Minatnya dalam bermusik tak lantas berhenti, namun terus berlanjut dan bahkan sampai membentuk band bernama Black and White yang beraliran jazz. Band itu bertahan sampai 1924. Pada tahun yang sama, Wage pindah ke Surabaya, menjadi jurnalis di koran Kaoem Moeda. Kemudian pada 1926, WR Supratman yang menjadi jurnalis di koran Sin Po mulai aktif terlibat dalam pergerakan nasional di Jakarta.
Ketika memublikasikan Indonesia Raya tahun 1928, Wage Rudolf Soepratman dengan jelas menuliskan “lagu kebangsaan” di bawah judul Indonesia Raya. Teks lagu Indonesia Raya dipublikasikan pertama kali oleh koran Sin Po.
Dikejar-kejar Belanda
Setelah dikumandangkan tahun 1928, pemerintah kolonial Hindia Belanda segera melarang penyebutan lagu kebangsaan bagi Indonesia Raya. Belanda lebih suka menyebut bangsa Jawa, bangsa Sunda, atau bangsa Sumatra, melarang penggunaan kata “Merdeka, Merdeka!”
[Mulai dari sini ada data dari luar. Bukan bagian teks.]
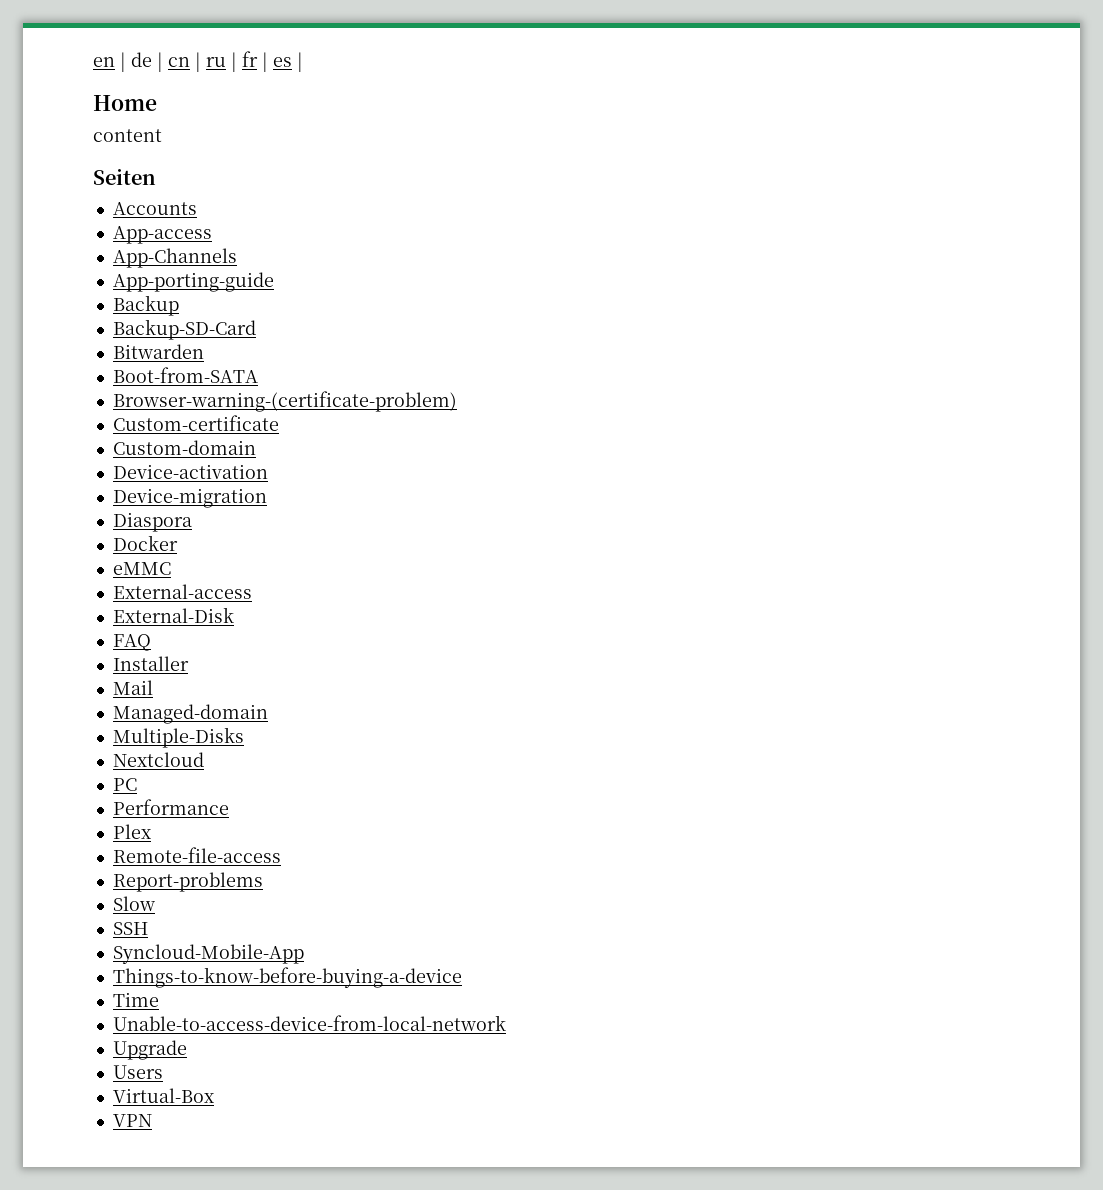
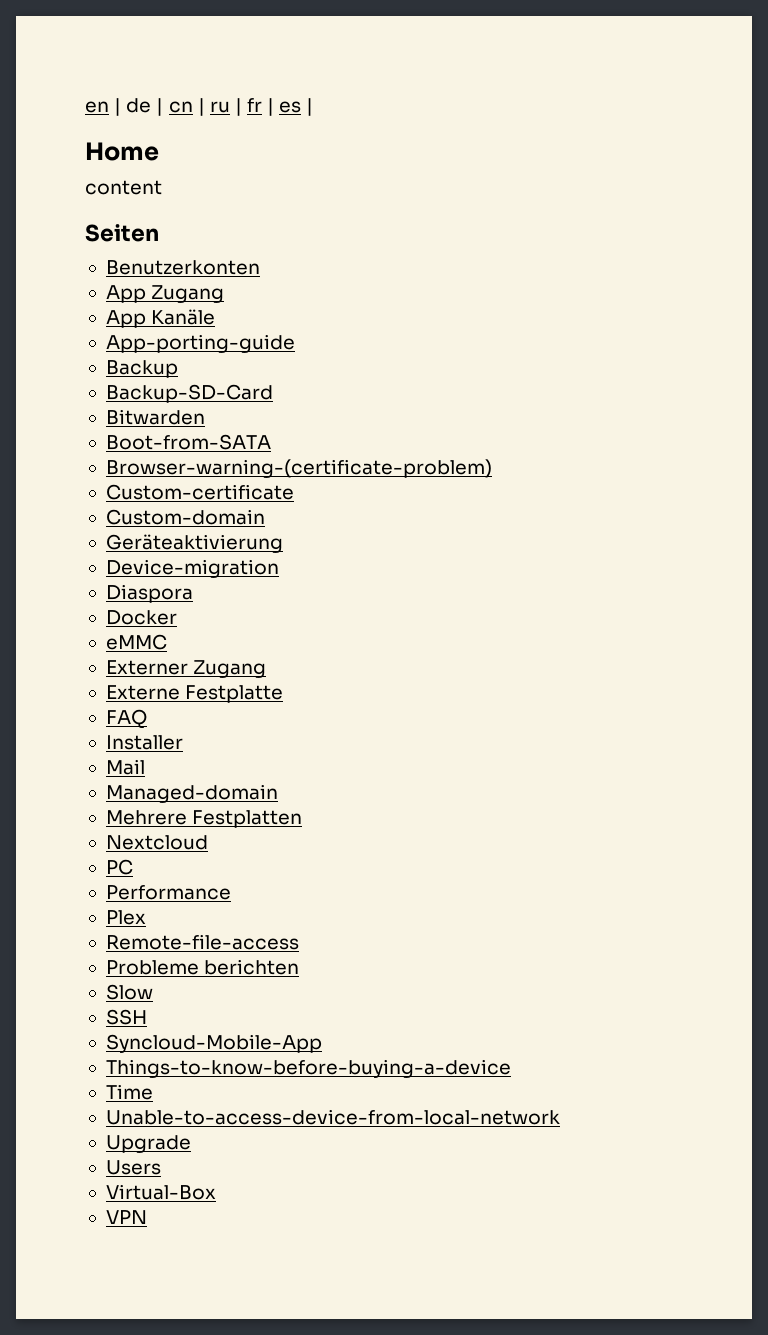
[112,202,197,215] [112,226,212,244] [112,248,237,268] Accounts // App-access // App-Channels -> [105,260,260,275] [105,285,225,303] [105,309,216,328] Benutzerkonten // App Zugang // App Kanäle
[112,464,268,479] Device-activation -> [105,534,283,553] Geräteaktivierung
[112,584,252,599] [112,607,234,623] External-access // External-Disk -> [105,660,267,678] [105,685,284,703] Externer Zugang // Externe Festplatte
[112,727,244,748] Multiple-Disks -> [105,810,303,828] Mehrere Festplatten
[112,872,263,892] Report-problems -> [105,959,300,975] Probleme berichten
Meskipun demikian, para pemuda tidak gentar. Mereka ikuti lagu itu dengan mengucapkan “Mulia, Mulia!”, bukan “Merdeka, Merdeka!” pada refrein. Akan tetapi, tetap saja mereka menganggap lagu itu sebagai lagu kebangsaan.
Selanjutnya, lagu ‘Indonesia Raya’ selalu dinyanyikan pada setiap rapat partai-partai politik. Setelah Indonesia Merdeka, lagu itu ditetapkan sebagai lagu kebangsaan perlambang persatuan bangsa. Sejak lagunya beredar, Wage dikejar-kejar tentara Belanda.
Ia pun berpindah-pindah tempat dari tahun 1930 sampai 1937, kemudian tinggal di Surabaya dalam keadaan sakit. Pada 7 Agustus 1938, ia ditangkap di Jalan Embong Malang, Surabaya, dan dijebloskan ke penjara Kalisosok. Dan pada 17 Agustus 1938, Sang Komponis besar ini meninggal di Jl Mangga 21 Surabaya dan dimakamkan di Jalan Kenjeran Surabaya.
Beberapa karya terkenal WR Supratman selain lagu ‘Indonesia Raya’ adalah ‘Di Timur Matahari’ (1931), ‘Bendera Kita Merah Poetih’ (1928), dan ‘Raden Ajeng Kartini’ (1929). Selain lagu, WR Supratman juga menulis karya sastra berjudul “Perawan Desa”, “Darah Moeda”, dan “Kaoem Panatik”.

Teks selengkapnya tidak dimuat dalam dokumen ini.